Stored data entries:
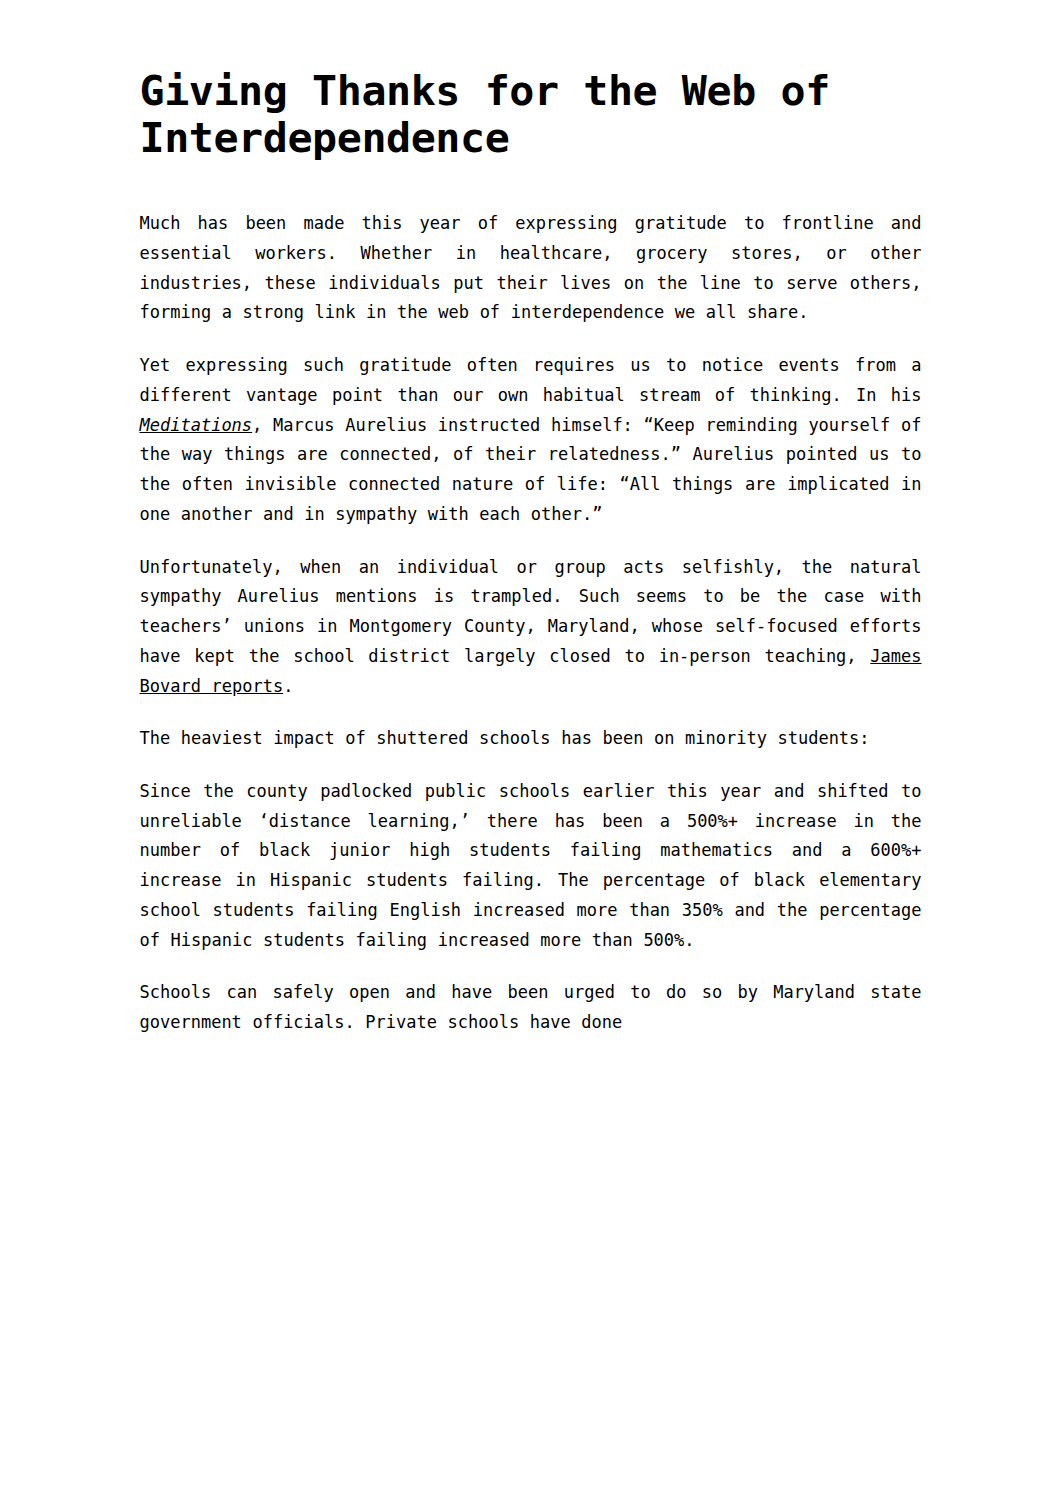Giving Thanks for the Web of Interdependence
Much has been made this year of expressing gratitude to frontline and essential workers. Whether in healthcare, grocery stores, or other industries, these individuals put their lives on the line to serve others, forming a strong link in the web of interdependence we all share.
Yet expressing such gratitude often requires us to notice events from a different vantage point than our own habitual stream of thinking. In his Meditations, Marcus Aurelius instructed himself: “Keep reminding yourself of the way things are connected, of their relatedness.” Aurelius pointed us to the often invisible connected nature of life: “All things are implicated in one another and in sympathy with each other.”
Unfortunately, when an individual or group acts selfishly, the natural sympathy Aurelius mentions is trampled. Such seems to be the case with teachers’ unions in Montgomery County, Maryland, whose self-focused efforts have kept the school district largely closed to in-person teaching, James Bovard reports.
The heaviest impact of shuttered schools has been on minority students:
Since the county padlocked public schools earlier this year and shifted to unreliable ‘distance learning,’ there has been a 500%+ increase in the number of black junior high students failing mathematics and a 600%+ increase in Hispanic students failing. The percentage of black elementary school students failing English increased more than 350% and the percentage of Hispanic students failing increased more than 500%.
Schools can safely open and have been urged to do so by Maryland state government officials. Private schools have done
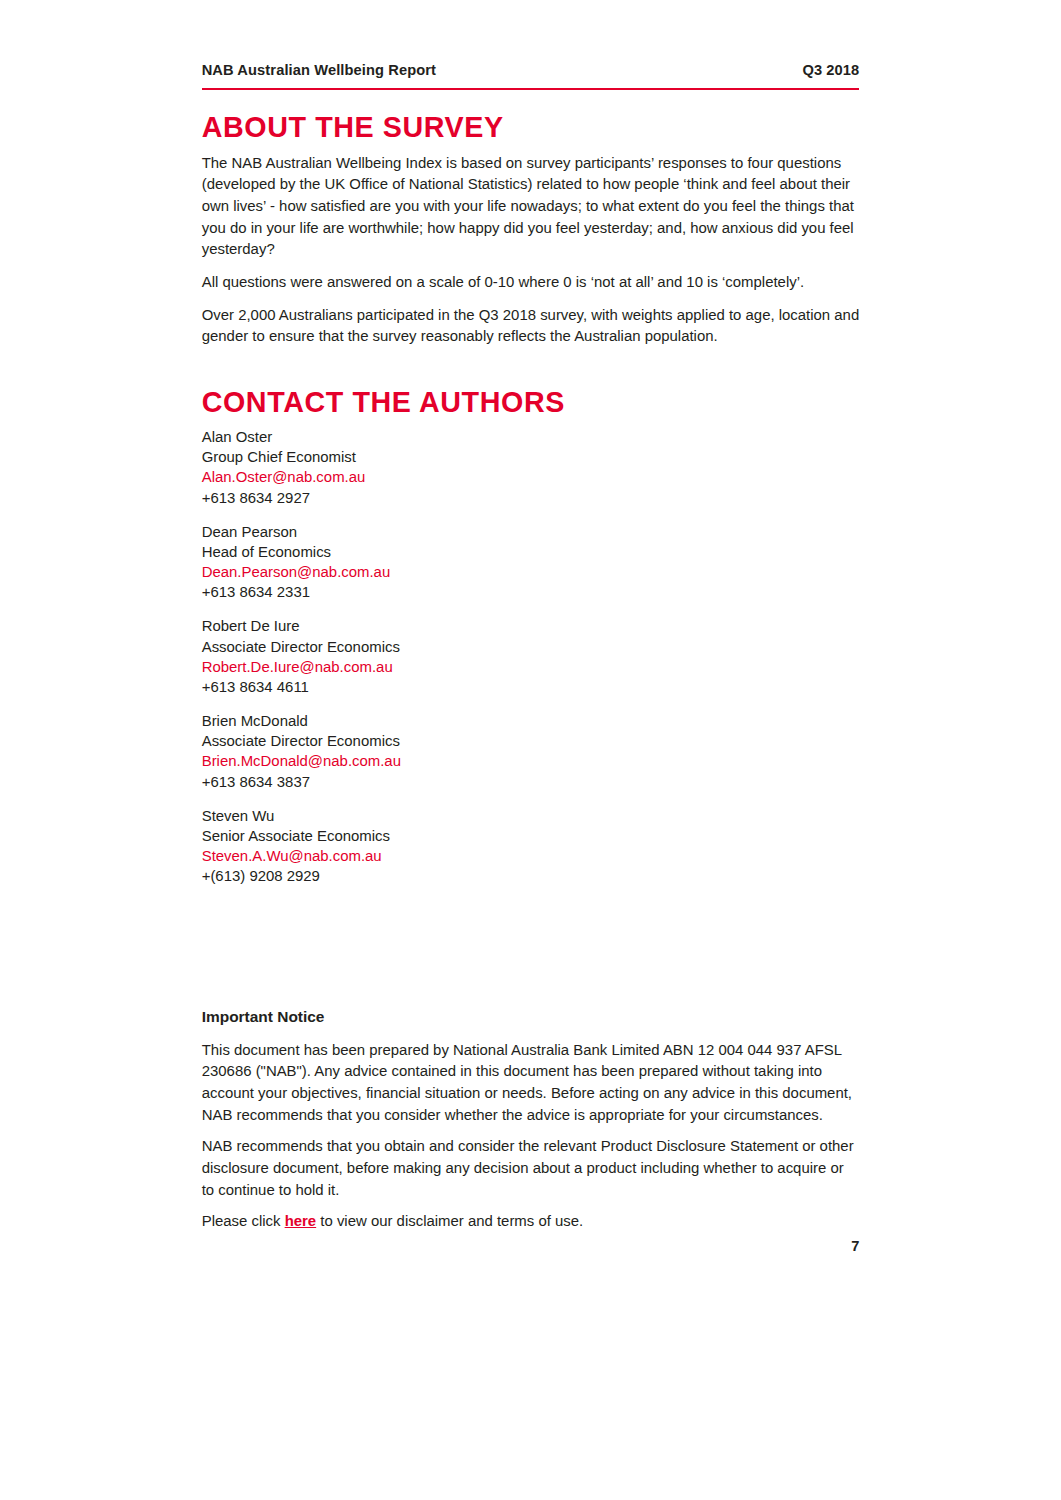NAB Australian Wellbeing Report Q3 2018
About the survey
The NAB Australian Wellbeing Index is based on survey participants’ responses to four questions (developed by the UK Office of National Statistics) related to how people ‘think and feel about their own lives’ - how satisfied are you with your life nowadays; to what extent do you feel the things that you do in your life are worthwhile; how happy did you feel yesterday; and, how anxious did you feel yesterday?
All questions were answered on a scale of 0-10 where 0 is ‘not at all’ and 10 is ‘completely’.
Over 2,000 Australians participated in the Q3 2018 survey, with weights applied to age, location and gender to ensure that the survey reasonably reflects the Australian population.
Contact the authors
Alan Oster Group Chief Economist Alan.Oster@nab.com.au +613 8634 2927
Dean Pearson Head of Economics Dean.Pearson@nab.com.au +613 8634 2331
Robert De Iure Associate Director Economics Robert.De.Iure@nab.com.au +613 8634 4611
Brien McDonald Associate Director Economics Brien.McDonald@nab.com.au +613 8634 3837
Steven Wu Senior Associate Economics Steven.A.Wu@nab.com.au +(613) 9208 2929
Important Notice
This document has been prepared by National Australia Bank Limited ABN 12 004 044 937 AFSL 230686 ("NAB"). Any advice contained in this document has been prepared without taking into account your objectives, financial situation or needs. Before acting on any advice in this document, NAB recommends that you consider whether the advice is appropriate for your circumstances.
NAB recommends that you obtain and consider the relevant Product Disclosure Statement or other disclosure document, before making any decision about a product including whether to acquire or to continue to hold it.
Please click here to view our disclaimer and terms of use.
7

ABOUT THIS TASK:
What is asked for is an exact copy of the lines above from the one containing "Robert De Iure" through the one containing "NAB recommends that you obtain", and only those.

SOLUTION BELOW:
Robert De Iure Associate Director Economics Robert.De.Iure@nab.com.au +613 8634 4611
Brien McDonald Associate Director Economics Brien.McDonald@nab.com.au +613 8634 3837
Steven Wu Senior Associate Economics Steven.A.Wu@nab.com.au +(613) 9208 2929
Important Notice
This document has been prepared by National Australia Bank Limited ABN 12 004 044 937 AFSL 230686 ("NAB"). Any advice contained in this document has been prepared without taking into account your objectives, financial situation or needs. Before acting on any advice in this document, NAB recommends that you consider whether the advice is appropriate for your circumstances.
NAB recommends that you obtain and consider the relevant Product Disclosure Statement or other disclosure document, before making any decision about a product including whether to acquire or to continue to hold it.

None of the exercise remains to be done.